There are lots of programming languages and frameworks out right now. And each developer has own preferences on language and frameworks regardless of skills. In fact all programming languages are base upon the same methodology and a skilled programmer will be a good programmer in an alien language as well.

But think of a programmer as a translator for foreign language. To learn a new language it will take you years to gain superiority. The same applies to programming languages or frameworks: Superiority will take years. But superiority is needed to fulfill tasks modern businesses require.

Most superior programmers therefor won’t apply to offers made regarding foreign languages or frameworks. They want to stay in their scope; which makes them inaccessible to rigid companies. (Rigid requirements regarding language and framework will prevent >96% from applying)

The microservice approach allows superiority from the whole spectrum of development by using common interfaces and tooling.

Open source statement

Software-quality largely depends on programming skills combined with the underlaying infrastructure/frameworks. This infrastructure is often mission-critical and should be safeguarded from single individual actions, bad judgement or commercial/political interest.

Infracamp supports development of open-source frameworks and keeps them publicly available; unaffected by political interests of single companies or individuals.
Infracamp provides infrastructural services for development, testing and operations that would be too expensive for individuals to maintain.

[document work in progress]

Why enterprises engage in open-source framework development

  • Open-source prevent developers from reinventing the wheel.

  • It’s better even for competing companies to have their developers work together.

  • Published Open-Source software is cleaner and better documented. Many dangerous quick-n-dirty solutions found in private repositories can’t be done in open-source environments at all. Secure open-source measures will most probably have positive backlash to internal projects.

  • Efforts in writing community grade documentation will improve internal documentation as well.

  • Lots of developers program as a hobby, too. Why not let them have and eventually improve the same infrastructure.

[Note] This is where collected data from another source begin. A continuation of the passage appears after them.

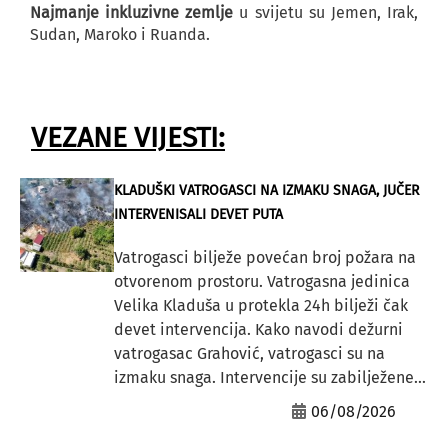
Najmanje inkluzivne zemlje
u svijetu su Jemen, Irak,
Sudan, Maroko i Ruanda.
VEZANE VIJESTI:
KLADUŠKI VATROGASCI NA IZMAKU SNAGA, JUČER
INTERVENISALI DEVET PUTA
Vatrogasci bilježe povećan broj požara na
otvorenom prostoru. Vatrogasna jedinica
Velika Kladuša u protekla 24h bilježi čak
devet intervencija. Kako navodi dežurni
vatrogasac Grahović, vatrogasci su na
izmaku snaga. Intervencije su zabilježene...
06/08/2026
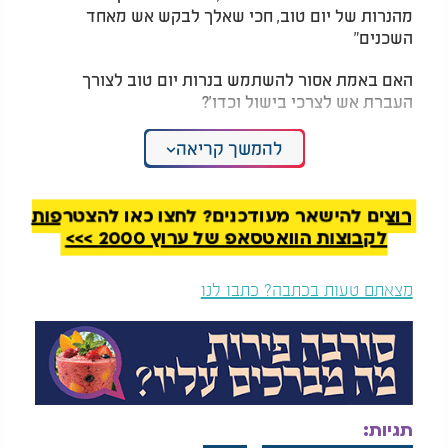
מהנרות של יום טוב, חכי שאלך לבקש אש מאחד
השכנים"
האם באמת אסור להשתמש בנרות יום טוב לצורך
העברת אש לצרכי בישול וכדו'?
המלצות נוספות
להמשך קריאה
רוצים להישאר מעודכנים? לחצו כאן להצטרפות
לקבוצות הוואטסאפ של ערוץ 2000 >>>
מצאתם טעות בכתבה? כתבו לנו
מה עושים עם השמן
יש אזעקה והדלת נעולה
שנותר מנרות החנוכה?
- האם מותר להקיש קוד
כל מה שצריך לדעת
בשבת?
תגיות:
תשובה:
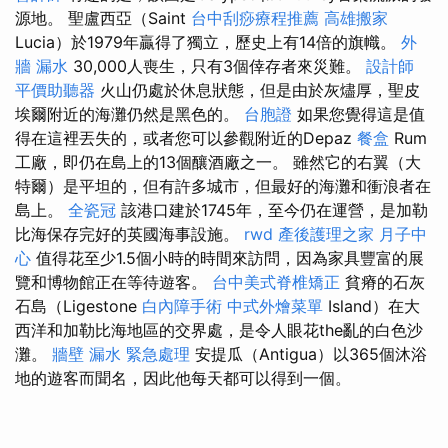
源地。 聖盧西亞（Saint
台中刮痧療程推薦
高雄搬家
Lucia）於1979年贏得了獨立，歷史上有14倍的旗幟。
外
牆 漏水
30,000人喪生，只有3個倖存者來災難。
設計師
平價助聽器
火山仍處於休息狀態，但是由於灰燼厚，聖皮
埃爾附近的海灘仍然是黑色的。
台胞證
如果您覺得這是值
得在這裡丟失的，或者您可以參觀附近的Depaz
餐盒
Rum
工廠，即仍在島上的13個釀酒廠之一。 雖然它的右翼（大
特爾）是平坦的，但有許多城市，但最好的海灘和衝浪者在
島上。
全瓷冠
該港口建於1745年，至今仍在運營，是加勒
比海保存完好的英國海事設施。
rwd
產後護理之家 月子中
心
值得花至少1.5個小時的時間來訪問，因為家具豐富的展
覽和博物館正在等待遊客。
台中美式脊椎矯正
貧瘠的石灰
石島（Ligestone
白內障手術
中式外燴菜單
Island）在大
西洋和加勒比海地區的交界處，是令人眼花the亂的白色沙
灘。
牆壁 漏水 緊急處理
安提瓜（Antigua）以365個沐浴
地的遊客而聞名，因此他每天都可以得到一個。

  • Developers might not want to stay their whole life in one company. Open-Source can help to stay in touch and benefit from new experiences in exotic projects.

Why enterprises can’t do open-source frameworks on their own

  • It’s not only about the license. You’ll need development resources (github, giblab), build- and testing resources, marketing. Maintainers must be found to coordinate development, approval of pull-requests and for full resource access.

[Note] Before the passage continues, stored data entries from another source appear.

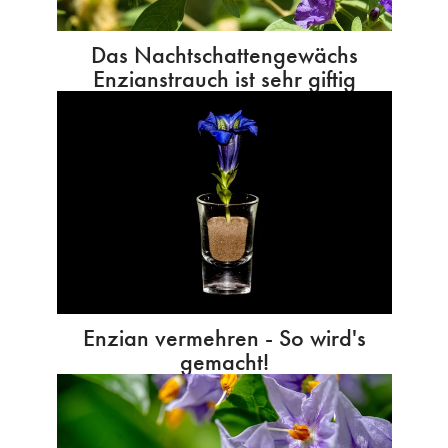
Das Nachtschattengewächs
Enzianstrauch ist sehr giftig
Enzian vermehren - So wird's
gemacht!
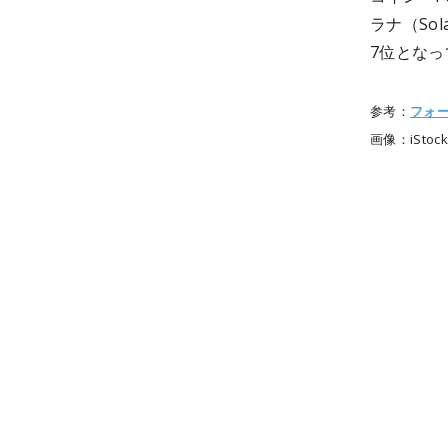
ラナ（So
7位となっ
参考：
フォ
画像：iStock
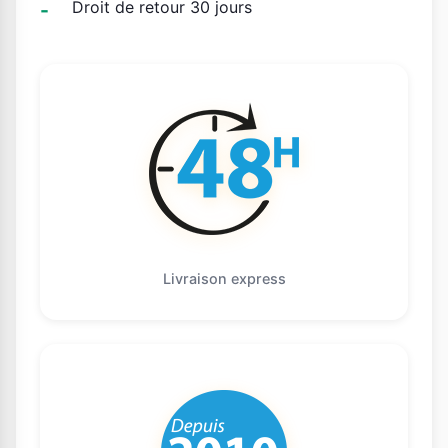
Droit de retour 30 jours
Livraison express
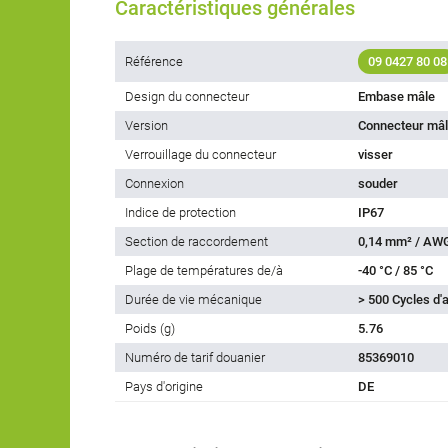
Caractéristiques générales
Référence
09 0427 80 08
Design du connecteur
Embase mâle
Version
Connecteur mâl
Verrouillage du connecteur
visser
Connexion
souder
Indice de protection
IP67
Section de raccordement
0,14 mm² / AW
Plage de températures de/à
-40 °C / 85 °C
Durée de vie mécanique
> 500 Cycles d
Poids (g)
5.76
Numéro de tarif douanier
85369010
Pays d'origine
DE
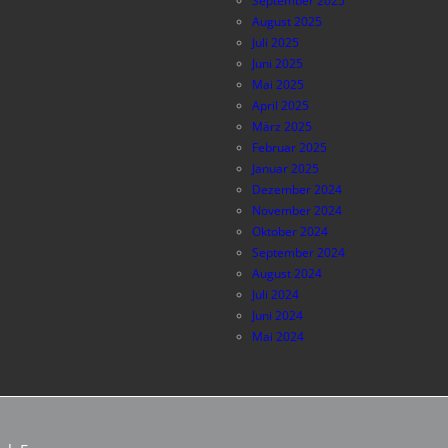
September 2025
August 2025
Juli 2025
Juni 2025
Mai 2025
April 2025
März 2025
Februar 2025
Januar 2025
Dezember 2024
November 2024
Oktober 2024
September 2024
August 2024
Juli 2024
Juni 2024
Mai 2024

  • Enterprises won’t allow development on projects their competitors gain all credits for. In particular because it might be withdrawed with a single management decision if its owned and financed by a company.

  • Developers won’t attempt to publish great work if they don’t take credit for it.

What infracamp provides

  • Infracamp provides an administrational Team of elected Maintainers. This team maintains Projects as github/gitglab/bitbucket owner.

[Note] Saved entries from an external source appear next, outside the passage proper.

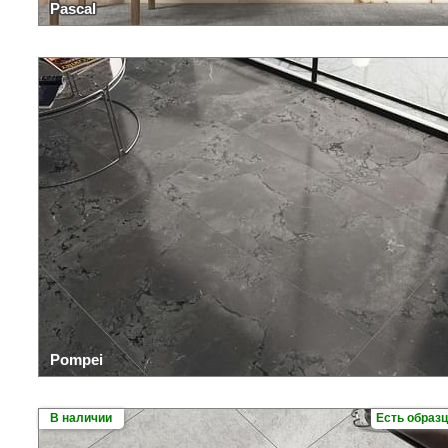
Pascal
Pompei
В наличии
Есть образ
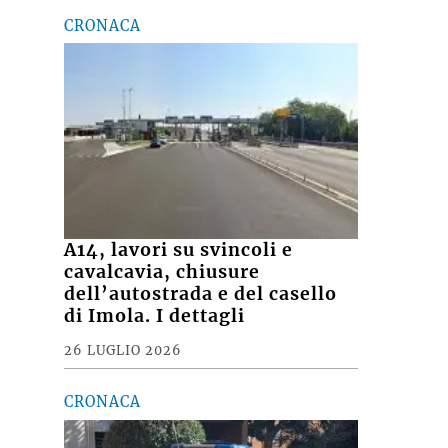
CRONACA
A14, lavori su svincoli e
cavalcavia, chiusure
dell’autostrada e del casello
di Imola. I dettagli
26 LUGLIO 2026
CRONACA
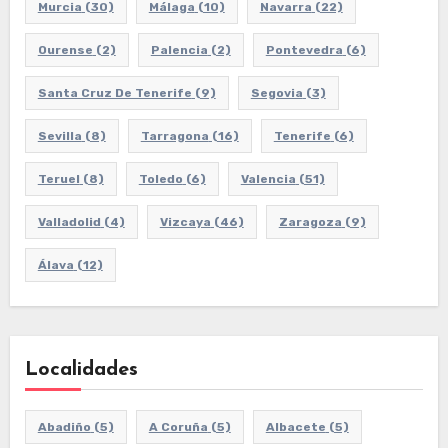
Murcia
(30)
Málaga
(10)
Navarra
(22)
Ourense
(2)
Palencia
(2)
Pontevedra
(6)
Santa Cruz De Tenerife
(9)
Segovia
(3)
Sevilla
(8)
Tarragona
(16)
Tenerife
(6)
Teruel
(8)
Toledo
(6)
Valencia
(51)
Valladolid
(4)
Vizcaya
(46)
Zaragoza
(9)
Álava
(12)
Localidades
Abadiño
(5)
A Coruña
(5)
Albacete
(5)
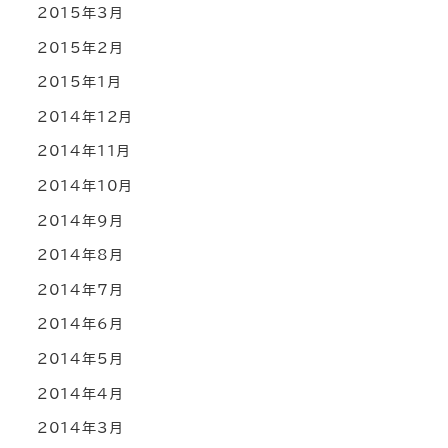
2015年3月
2015年2月
2015年1月
2014年12月
2014年11月
2014年10月
2014年9月
2014年8月
2014年7月
2014年6月
2014年5月
2014年4月
2014年3月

  • We provide server resources and maintenance for background webservices.

FAQ

Software is no competitive edge - skills are.

The difficulty in software is to master a task the first time. After you showed the world that it can be done, it will be done faster and better by your competitors. The competitive advantage enterprises really have is the skillset of their personnel. These skills must be kept up to date.

To keep developer skills up to date developers need feedback and discussion with other developers. Participating in Open-Source is the best way for developers to improve skills and write software that need not to hide from the community.

Why does an enterprise need a third-party organisation to maintain open-source projects?

Excellent software is developed by ambitious individuals, not by enterprises. Ambitious developers invest brain and hard work into software, so they should take personal credit for their work in the developer community.

Enterprises exist to sell products. They can’t take care for community concerns, discuss rules for cooperation and they won’t promote products they can’t sell.